Stop abbreviating — and 7 other content no-no’s
Tuesday, February 26, 2019
Content. Content. Content. Effective communication relies on the content more than the channels. But many churches want to talk about their social media channels (Facebook, Twitter, Instagram, etc.) or the CMS system for their website (Wordpress, Joomla, Clover, etc.) rather than what their content should be. Let’s concentrate on the important things!
Often, if the content is correct, an audience will endure a subpar channel to discover it. Sure, once you have the content honed for an audience, you should eliminate channel barriers and choose delivery tools that enhance the experience of receiving it. But only after the content is right.
To get started on great content, here are eight things to STOP doing; and what you should START:
1. STOP Abbreviating.
START spelling things out for clarity. Don’t assume everyone knows what you’re saying. You (as the creator) will always understand the content better than your audience does.

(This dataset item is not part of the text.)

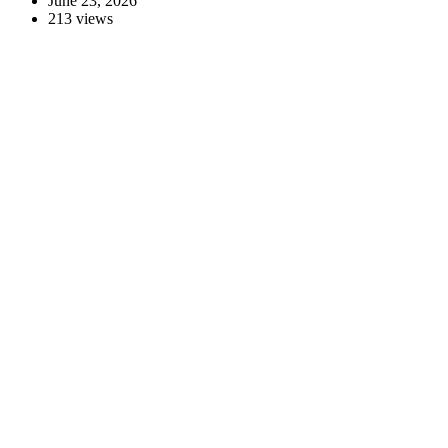
June 23, 2026
213 views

2. STOP Writing Long Paragraphs.
START removing every word and concept not needed in your quest to educate, inform, and entertain (as quickly as possible). Think bullet points, subheads, and callouts.

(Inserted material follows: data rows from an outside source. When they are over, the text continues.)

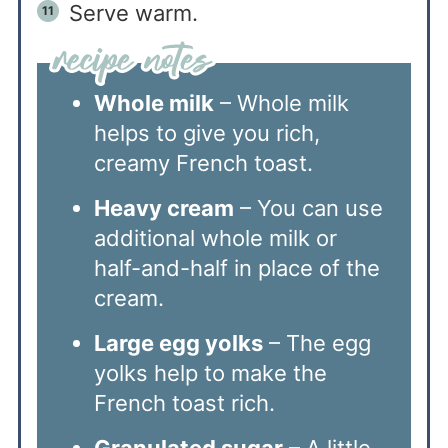
Serve warm.
Whole milk
– Whole milk
helps to give you rich,
creamy French toast.
Heavy cream
– You can use
additional whole milk or
half-and-half in place of the
cream.
Large egg yolks
– The egg
yolks help to make the
French toast rich.
Granulated sugar
– A little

3. STOP Creating Gray Paragraphs.
START writing paragraphs that have eye-interrupters (links, subheads, bold callouts, bullet points) instead of words, words, words (that only create an easy to ignore “gray” look across paragraphs).

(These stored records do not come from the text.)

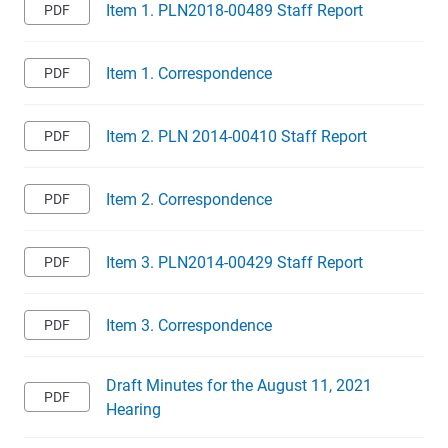
Item 1. PLN2018-00489 Staff Report
Item 1. Correspondence
Item 2. PLN 2014-00410 Staff Report
Item 2. Correspondence
Item 3. PLN2014-00429 Staff Report
Item 3. Correspondence
Draft Minutes for the August 11, 2021
Hearing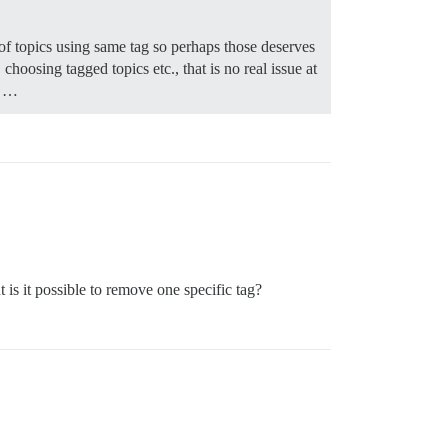
 of topics using same tag so perhaps those deserves
choosing tagged topics etc., that is no real issue at
…
t is it possible to remove one specific tag?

4. STOP Losing Your Understanding of the Audience(s).
START reading and re-reading content from the vantage point of a new guest from your community. Seek for their understanding. Know what they want and deliver it every time.
5. STOP Assuming.
START realizing that most only want bare facts and information for what they’re seeking. Think they may want more? You’re assuming a lot (but use links to take them to find it).
6. STOP Using Only Words.
START understanding that a website is a media outlet, not a book of words. Use video, photos, illustrations, and diagrams to seek engagement. More will end up reading the words around them.
7. STOP Link-less Stories.
START telling stories that lead somewhere. Use links to take them on the journey they need; even though they weren’t aware they wanted the newfound information.
8. STOP Being Clever.
START a quest for simplicity using words and concepts that don’t need an explanation. “Clever” can be good occasionally, just make sure the meaning behind “cleaver” is not required for their overall understanding.